**PAGE EXTRACT**

::::::::::

    And if the money planned for the Ptarmigan ‘upgrade’ was instead spent on a radical improvement to the attractiveness, facilities and finish of the day lodge buildings incorporating a viewing gallery with removable glass frontage, coupled with a proper design and full refurbishment of the urban waste of a car park to provide a welcoming and better sheltered arrival experience, the Ptarmigan could be once more returned to its rightful place as a high level shelter, resting and refreshment place for those who want to access the hills – both skiers and walkers. This is just one scenario. Some might like it, some will hate it – but the point really is this; where are the options?, what are they?, what would they cost?, how could they be financed? who should operate and maintain them into the future? and not necessarily last, but certainly not least, how have recent circumstances, from changing markets over recent years to the economic and long-term social effects of Covid-19 affected the way forward? Never mind that the CNPA want a masterplan.We ALL need one desperately, and we have a right to know all the facts. HIE are the development agency for the Highlands. They work for us all. They are not a private developer with a need to keep things commercially confident. Time to spill the beans.

::::::::::

**STUDY QUESTIONS**
(a) Please list every question the Ptarmigan extract asks about the options for the site's future.
(b) Write what comes next in the Ptarmigan extract, starting after its final sentence.
The data has no part in this work.

**PROVIDED INFORMATION**
::::::::::

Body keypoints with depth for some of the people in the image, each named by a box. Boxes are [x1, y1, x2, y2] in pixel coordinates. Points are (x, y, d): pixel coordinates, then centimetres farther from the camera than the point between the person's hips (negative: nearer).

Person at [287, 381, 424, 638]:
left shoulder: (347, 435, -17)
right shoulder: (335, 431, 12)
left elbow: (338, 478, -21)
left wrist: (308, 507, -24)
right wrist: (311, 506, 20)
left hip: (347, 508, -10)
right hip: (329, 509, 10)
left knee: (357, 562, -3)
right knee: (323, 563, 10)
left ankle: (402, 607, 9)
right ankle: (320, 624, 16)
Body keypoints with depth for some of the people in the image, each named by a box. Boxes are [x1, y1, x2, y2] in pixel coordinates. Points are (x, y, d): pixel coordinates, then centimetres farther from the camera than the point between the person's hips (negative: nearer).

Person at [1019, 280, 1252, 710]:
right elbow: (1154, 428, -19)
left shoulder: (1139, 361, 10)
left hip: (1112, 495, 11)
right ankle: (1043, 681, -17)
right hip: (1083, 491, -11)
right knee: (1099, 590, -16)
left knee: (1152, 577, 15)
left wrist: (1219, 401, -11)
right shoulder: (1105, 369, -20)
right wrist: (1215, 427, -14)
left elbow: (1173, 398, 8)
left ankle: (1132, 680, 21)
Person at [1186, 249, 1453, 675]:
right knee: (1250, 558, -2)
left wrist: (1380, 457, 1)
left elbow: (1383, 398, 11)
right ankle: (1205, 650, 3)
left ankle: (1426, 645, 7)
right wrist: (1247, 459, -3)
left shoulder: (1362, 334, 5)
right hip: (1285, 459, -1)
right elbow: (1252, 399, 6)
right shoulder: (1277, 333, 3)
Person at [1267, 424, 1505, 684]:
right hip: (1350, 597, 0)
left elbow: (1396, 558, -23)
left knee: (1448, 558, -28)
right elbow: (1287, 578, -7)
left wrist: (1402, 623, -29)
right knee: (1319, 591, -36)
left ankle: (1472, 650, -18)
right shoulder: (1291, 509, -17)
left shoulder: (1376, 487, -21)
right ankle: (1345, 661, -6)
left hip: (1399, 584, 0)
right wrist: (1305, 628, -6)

::::::::::

**RESPONSES BY ITEM NUMBER**
(a)
- where are the options?
- what are they?
- what would they cost?
- how could they be financed?
- who should operate and maintain them into the future?
- how have recent circumstances, from changing markets over recent years to the economic and long-term social effects of Covid-19 affected the way forward?

(b)
    1. The subterfuge of splitting an application in order for it not to be considered a major application is old hat to the CNPA. They encouraged it a few years ago with that alleged charity, the Speyside Trust, developing a massive site at Badaguish in Glenmore, very few miles away as the raven flies from what has been rebranded as Cairngorm Mountain. I have chapter and verse on the breaking of planning conditions, lies contained in planning applications, as well as what appear to be potentially fraudulent financial claims at Badaguish That this is happening again at Cairngorm in spades is tragic, but nothing will change while the current government rules at Holyrood. Like a senior planner said to me-they have friends in high places. And they did not mean on the Cairngorm plateau. And by the way, hill walkers and climbers have precious little interest in mechanised uplift on the north side of Cairngorm. The crags of Sneachda take less than an hour’s walking from the car park. If you queued for funicular uplift, it would take longer to get to the foot of a climb.

  3. Andrew
    I was referring to the original Highland Council planning conditions. That was before the CNPA came into being.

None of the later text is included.